Alors que Beth continue de gagner des matchs contre des adversaires de plus en plus redoutables, ses tendances autodestructrices commencent également à s’intensifier. Elle devient de plus en plus isolée et erratique, au grand désarroi de ceux qui se trouvent sur son orbite. Il est douloureux de voir ses pertes commencer à augmenter ses victoires, d’autant plus qu’elle continue de nier les relations et de céder à ses vices et à ses démons intérieurs.
Plus tard, alors que Beth commence à se préparer à affronter son adversaire ultime, un Russe nommé Borgov, elle apprend que les Russes jouent vraiment en équipe. Le spectacle se déroule pendant la guerre froide, après tout, donc bien sûr, l’accent est mis sur la camaraderie naturelle des Russes par rapport à l’individualisme plus calme que l’on trouve dans les pays occidentaux.
Beth apprend finalement que la seule façon de gagner et de s’aider elle-même est d’accepter l’aide et l’amitié que lui offrent ses amis et ses collègues joueurs d’échecs. The Queen’s Gambit est l’histoire des luttes d’un prodige et de la douleur d’accepter de l’aide et de l’amitié. La boucle est bouclée une fois que Beth réalise qu’aucune partie d’échecs ne se gagne avec une seule pièce et que la seule façon pour elle de réussir est de s’ouvrir aux autres.

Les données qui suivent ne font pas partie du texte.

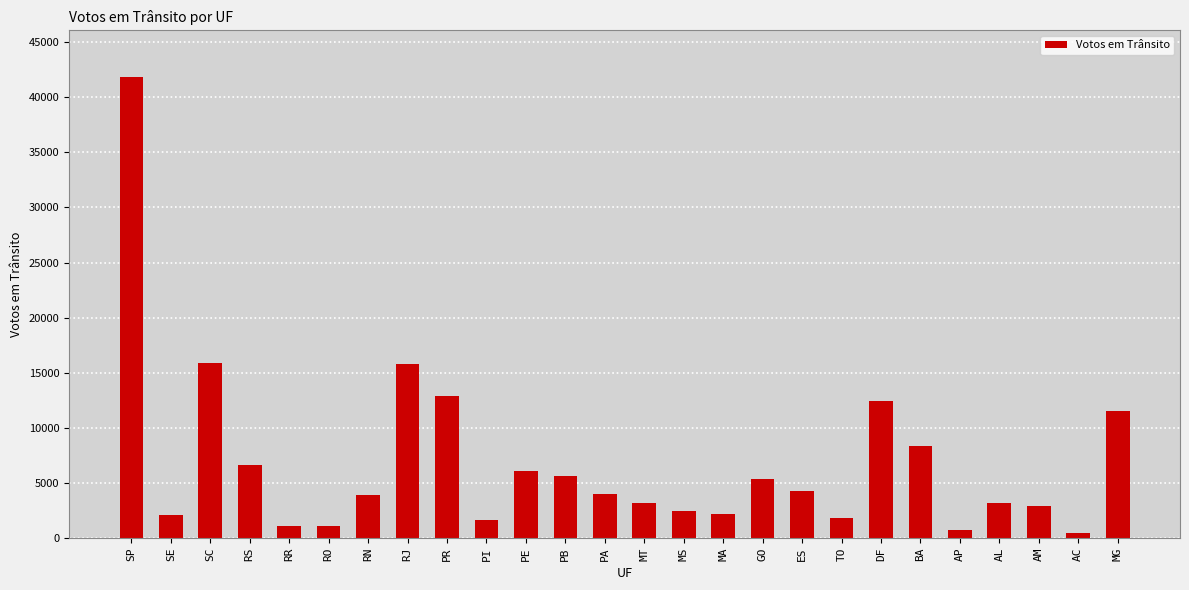

Which category has the highest value across all series?

SP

Et bien que le spectacle soit centré sur les échecs, il n’enterre jamais le public dans une terminologie ou des tactiques complexes. Cela dit, il n’ignore pas non plus les fans d’échecs: chaque partie a été chorégraphiée par les grands échecs Garry Kasparov et Bruce Pandolfini.
Le Queen’s Gambit est formidable, bien rythmé et captivant à chaque étape. Les personnages, les costumes, la scénographie et, bien, tout le reste de la série sont tous impeccables et font partie de la raison pour laquelle la mini-série reçoit des éloges dans le monde entier.